I needed to move code, but that code was set in concrete!

Fixie’s Revised Test Strategy

Rather than declare that unit testing is bad, I instead needed to admit that my tests needed to change just as much as the code under test needed to change. I needed to revise my testing approach in light of new information, to enable further development.

Fortunately, I was already close to the solution. As I started implementing more involved features like support for async/await test cases and IDisposable test fixtures, I developed a pattern of wrapping fake test fixtures within a real test fixture. The outer real fixture’s tests must pass for my build to pass, but the inner fake fixtures are allowed to have failing tests. The outer real tests ask the test runner to run the inner fake test fixtures, capturing their results. The benefit to this approach is that I can confirm how Fixie will handle real test failures in the wild.

Consider the tests for Fixie’s treatment of IDisposable test fixture classes (details omitted to emphasize the pattern):

public class DisposalTests
{
    private class DisposableFixture : IDisposable
    {
        public void Dispose() { ... }
        public void FailingCase() { throw new Exception(...); }
        public void PassingCase() { ... }
    }

    private class DisposeThrowsFixture : IDisposable
    {
        public void Dispose() { throw new Exception(...); }
        public void FailingCase() { throw new Exception(...); }
        public void PassingCase() { ... }
    }

    public void ShouldDisposeFixtureInstancesWhenDisposable()
    {
        //Attempt to run DisposableFixture as if it were a real test class.
        //Assert that Dispose was invoked the right number of times.
    }

    public void ShouldFailCasesWhenDisposeThrowsExceptionsWithoutSuppressingAnyExceptions()
    {
        //Attempt to run DisposeThrowsFixture as if it were a real test class.
        //Assert that failure during Dispose() causes all tests to fail with
        //all the relevant exception details.
    }
}

This pattern appeared a few times:

  1. DisposalTests.cs as described above.
  2. ConstructionTests.cs demonstrates the behavior of test classes that have constructors.
  3. AsyncCaseTests.cs demonstrates the behavior of test classes when the individual test case methods use async/await.

Even though the specific code paths under tests are not super close to the code that tests them, all the relevant paths are being exercised.
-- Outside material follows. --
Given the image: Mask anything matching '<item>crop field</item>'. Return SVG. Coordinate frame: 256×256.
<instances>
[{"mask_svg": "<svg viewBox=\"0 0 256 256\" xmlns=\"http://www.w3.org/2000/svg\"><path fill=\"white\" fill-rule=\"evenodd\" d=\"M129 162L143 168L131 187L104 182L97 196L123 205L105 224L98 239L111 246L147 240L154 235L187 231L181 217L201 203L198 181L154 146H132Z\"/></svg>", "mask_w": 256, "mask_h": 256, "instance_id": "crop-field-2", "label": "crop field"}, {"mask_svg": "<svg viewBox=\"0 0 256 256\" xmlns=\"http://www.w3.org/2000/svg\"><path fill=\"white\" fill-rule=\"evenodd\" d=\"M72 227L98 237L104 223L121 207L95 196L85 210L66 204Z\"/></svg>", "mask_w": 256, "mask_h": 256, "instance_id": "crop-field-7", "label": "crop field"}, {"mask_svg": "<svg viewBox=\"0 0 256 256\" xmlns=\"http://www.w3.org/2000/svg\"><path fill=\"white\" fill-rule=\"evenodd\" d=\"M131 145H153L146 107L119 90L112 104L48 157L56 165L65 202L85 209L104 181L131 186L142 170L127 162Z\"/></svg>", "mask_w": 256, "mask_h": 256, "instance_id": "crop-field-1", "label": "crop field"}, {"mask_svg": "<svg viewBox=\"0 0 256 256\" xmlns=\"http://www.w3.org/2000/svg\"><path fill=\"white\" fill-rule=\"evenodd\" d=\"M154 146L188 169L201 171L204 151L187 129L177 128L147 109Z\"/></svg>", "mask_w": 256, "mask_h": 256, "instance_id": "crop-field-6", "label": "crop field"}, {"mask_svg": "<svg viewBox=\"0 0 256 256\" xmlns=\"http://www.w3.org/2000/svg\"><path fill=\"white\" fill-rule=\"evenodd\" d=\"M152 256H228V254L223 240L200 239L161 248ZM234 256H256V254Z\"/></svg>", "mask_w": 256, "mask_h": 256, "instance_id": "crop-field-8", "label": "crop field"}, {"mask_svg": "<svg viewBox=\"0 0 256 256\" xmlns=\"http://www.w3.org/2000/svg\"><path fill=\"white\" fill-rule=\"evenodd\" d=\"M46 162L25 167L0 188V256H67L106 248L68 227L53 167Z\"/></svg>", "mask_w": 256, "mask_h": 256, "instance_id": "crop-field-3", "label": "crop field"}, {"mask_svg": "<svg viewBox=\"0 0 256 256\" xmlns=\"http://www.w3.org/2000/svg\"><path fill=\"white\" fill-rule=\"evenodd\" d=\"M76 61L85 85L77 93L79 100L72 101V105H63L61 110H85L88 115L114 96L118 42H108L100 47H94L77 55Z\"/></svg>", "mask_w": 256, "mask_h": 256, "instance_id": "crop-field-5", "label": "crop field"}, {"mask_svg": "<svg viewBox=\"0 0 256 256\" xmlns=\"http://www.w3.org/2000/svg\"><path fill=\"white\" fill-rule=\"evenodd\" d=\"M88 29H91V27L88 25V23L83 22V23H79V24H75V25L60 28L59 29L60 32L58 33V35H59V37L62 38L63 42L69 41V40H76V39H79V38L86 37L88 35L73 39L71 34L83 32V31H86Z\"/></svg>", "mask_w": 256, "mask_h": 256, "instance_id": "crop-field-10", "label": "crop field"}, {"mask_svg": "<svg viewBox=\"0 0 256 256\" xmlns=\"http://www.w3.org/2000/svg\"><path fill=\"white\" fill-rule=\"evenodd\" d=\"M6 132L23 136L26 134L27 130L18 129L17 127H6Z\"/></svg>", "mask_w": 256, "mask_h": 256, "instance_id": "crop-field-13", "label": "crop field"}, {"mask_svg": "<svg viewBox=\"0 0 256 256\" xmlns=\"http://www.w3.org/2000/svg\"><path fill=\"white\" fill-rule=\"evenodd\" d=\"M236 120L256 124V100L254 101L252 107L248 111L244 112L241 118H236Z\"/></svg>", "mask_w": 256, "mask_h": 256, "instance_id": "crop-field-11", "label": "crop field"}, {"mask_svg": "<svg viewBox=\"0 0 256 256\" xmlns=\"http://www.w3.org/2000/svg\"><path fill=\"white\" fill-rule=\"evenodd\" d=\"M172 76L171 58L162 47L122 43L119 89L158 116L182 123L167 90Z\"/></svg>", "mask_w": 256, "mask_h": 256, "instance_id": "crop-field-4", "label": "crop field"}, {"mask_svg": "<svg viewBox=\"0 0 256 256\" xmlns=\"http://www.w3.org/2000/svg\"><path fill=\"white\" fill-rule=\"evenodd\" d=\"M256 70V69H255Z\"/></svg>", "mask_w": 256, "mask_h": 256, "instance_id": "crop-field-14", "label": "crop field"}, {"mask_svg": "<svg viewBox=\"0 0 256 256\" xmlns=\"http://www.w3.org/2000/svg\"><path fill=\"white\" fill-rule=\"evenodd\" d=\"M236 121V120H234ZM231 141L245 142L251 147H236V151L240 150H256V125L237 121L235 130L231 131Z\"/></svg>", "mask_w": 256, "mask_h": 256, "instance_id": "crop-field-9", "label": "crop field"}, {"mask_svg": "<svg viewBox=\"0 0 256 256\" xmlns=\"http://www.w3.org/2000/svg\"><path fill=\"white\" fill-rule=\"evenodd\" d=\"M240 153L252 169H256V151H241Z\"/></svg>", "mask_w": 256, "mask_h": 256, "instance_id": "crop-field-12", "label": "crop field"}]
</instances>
I’m getting meaningful code coverage but at a not-so-fine-grained level.

I translated the original fine-grained tests to this new approach, giving me CaseTests.cs. Now, all test execution is exercised at the same high level. Rather than asserting on the behavior of running a single test method, I assert on the behavior of running a whole test class. I needed to admit that there’s more to running a test case than just calling the test method itself.

I don’t think it’s a coincidence that the level at which I’m testing resembles the level at which end users would reason about a test framework. Fixie’s test suite is not quite executable documentation, but it certainly suggests what ought to appear in the documentation.

I dropped the original fine-grained tests now that they are redundant. With my obstacle removed, I am free to make some important changes to the organization of Fixie’s test-executing code, the results of which we’ll see here in the coming weeks.

Be An Enabler

The new approach exercises all the same code as before, but because it is not directly calling into low-level implementation details, I am now free to shuffle those details around without breaking anything. I’ve found the level of test granularity that is appropriate for this system. When your tests start to discourage change, consider moving up a level to test the larger behaviors of your system, and then drop the fine-grained tests once they are no longer telling you anything useful.